Поскольку убийства (нападения) являются причиной, полностью социально обусловленной, оценка насильственной смертности представляется крайне актуальной. В 1980–1987 гг. показатели официально зарегистрированной смертности от убийств снизились на 47,8 и 13,8 %, в 1987–1995 гг. – выросли в 3,5 и 2,9 раза, в 1996–2008 гг. наблюдалось существенное сокращение показателей (в 1,8 и 1,9 раза для юношей и девушек). По официальным данным, смертность юношей от убийств в 1991–2008 гг. снизилась в 1,4 раза, девушек – на 15,4 %.

В России крайне высока смертность от повреждений с неопределенными намерениями или повреждений без уточнений. Смертность от повреждений с неопределенными намерениями российских юношей обусловлена убийствами почти на 1/2 (на 45 %), суицидами – на 1/3 (33,2 %), девушек – соответственно на 32,8 и 34 %. В 1980–1987 гг. смертность от этих причин российских юношей снизилась на 11,8 %, девушек – выросла на 27,3 %, в 1987–1995 гг. темпы роста смертности были соответственно 4,5‑ и 4,8‑кратными, в последнее десятилетие показатели снизилась примерно на 1/3 (на 41,6 и 27,5 %, соответственно). В период реформ (1991–2008) смертность российских юношей от повреждений с неопределенными намерениями выросла на 21,2 %, девушек – на 35,3 %. Эти размытые причины маскируют значительную часть смертности от таких социально обусловленных и социально значимых причин, как убийства и передозировка наркотиками.

Более сложным представляется вопрос о разного рода отравлениях. С одной стороны, подобные инциденты могут быть следствием суицидов, с другой, нельзя забывать, что подростки, особенно из малообеспеченных слоев населения, часто экспериментируют с химическими веществами, используя их как суррогаты наркотиков.

Зачастую конкретная причина смерти подростка остается неизвестной. В 2008 г. неточно обозначенные состояния занимали 4‑е место среди всех причин смерти подростков, смертность от которых в постсоветский период выросла в максимальной степени – в 2,2 раза у юношей и в 1,7 раз у девушек.

Краткий перечень причин смерти, принятый в России, не позволяет в явном виде выделить смертность подростков, обусловленную потреблением наркотиков: она скрыта как в рубрике «неалкогольные (прочие) отравления», так и в рубрике «повреждения с неопределенными намерениями».

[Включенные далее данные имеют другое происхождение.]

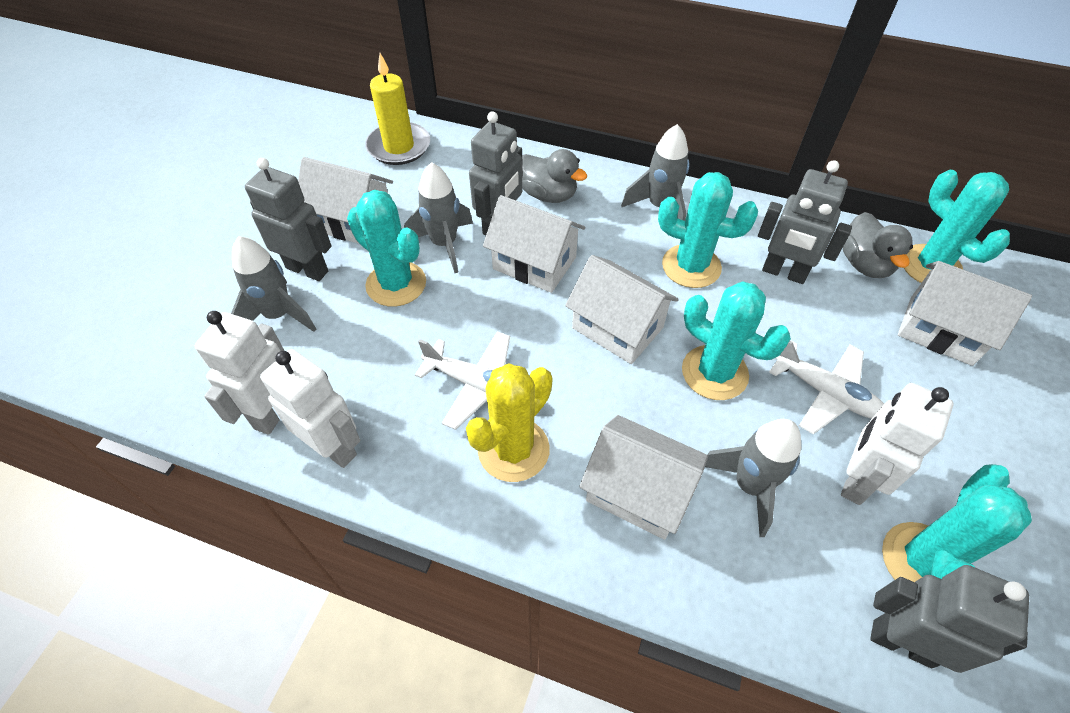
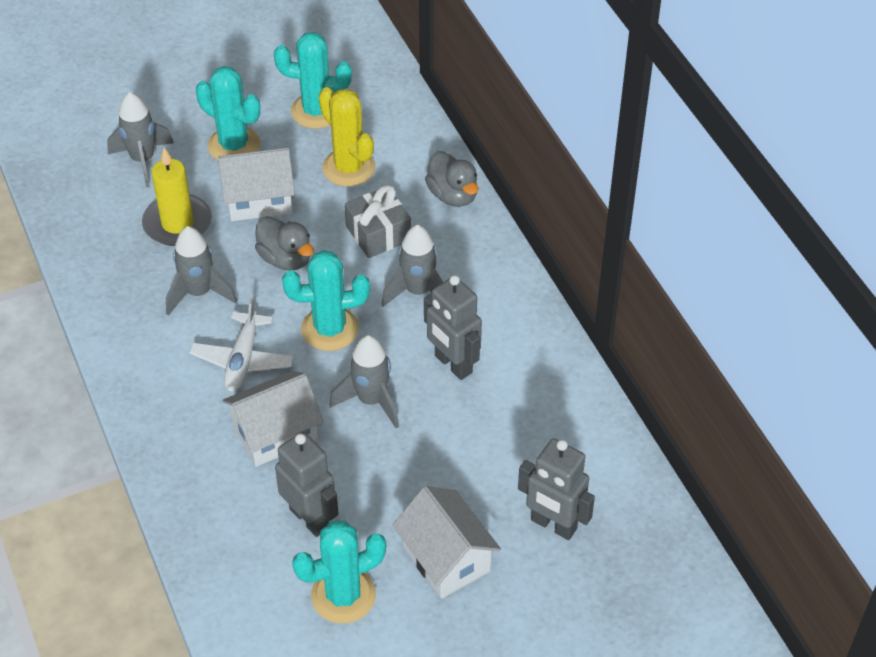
grey gift: 0 -> 1
grey robot: 4 -> 3
turquoise cactus: 5 -> 4
white house: 5 -> 3
white plane: 2 -> 1
white robot: 3 -> 0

В отношении региональных особенностей смертности подростков отчетливо сформировался северо-восточный вектор нарастания смертности. Дальневосточный регион практически в целом и республики Восточной Сибири формируют полюс неблагополучия, который определяется внешними причинами смерти, прежде всего, самоубийствами, убийствами и другими формами насилия (повреждения с неопределенными намерениями). Даже по составу групп с низкими и высокими уровнями видно, что региональное распределение смертности подростков от дорожно-транспортного травматизма отличается существенной спецификой в сравнении с распределением по уровню травматической смертности в целом, что означает наличие специфических факторов, детерминирующих смертность подростков от насилия и дорожно-транспортного травматизма.

Многочисленные данные литературных источников и материалы ВОЗ свидетельствуют о том, что основными факторами, приводящими к подростковой смертности, являются бедность и определяемые ею беспризорность и безнадзорность, наркомания и токсикомания, суицидальное поведение. Значимыми в гибели подростков были и остаются такие внешние факторы как несчастные случаи и насилие.

Основу официально публикуемых данных об уровне бедности составляет индекс численности бедного населения, определяемый в российских условиях как доля населения с доходами ниже прожиточного минимума. Согласно данным Госкомстата России, в 2007 г. доля бедных в населении России составляет 13,4 % или 18,9 млн человек [9].

В наиболее сложном материальном положении находятся неполные и многодетные семьи: доля бедных среди них достигает 60–80 %. Высоким риском попадания в категорию бедных граждан характеризуются семьи, имеющие в своем составе инвалидов, безработных, семьи беженцев и вынужденных переселенцев, проживающие в сельской местности.

Абсолютная детская бедность – нередкое явление, но, к сожалению, получение достоверных статистических данных о масштабах и характере данной проблемы связано со значительными трудностями. С другой стороны, ЮНИСЕФ (2005) удалось произвести оценку риска бедности для детей. Согласно этой оценке, РФ отвечает критериям бедности, представляющей угрозу для детей. В докладе ЮНИСЕФ подчеркивается, что бедность это более широкое явление, чем только материальные лишения, и что по сравнению со взрослыми для детей она имеет другие характеристики и последствия [24].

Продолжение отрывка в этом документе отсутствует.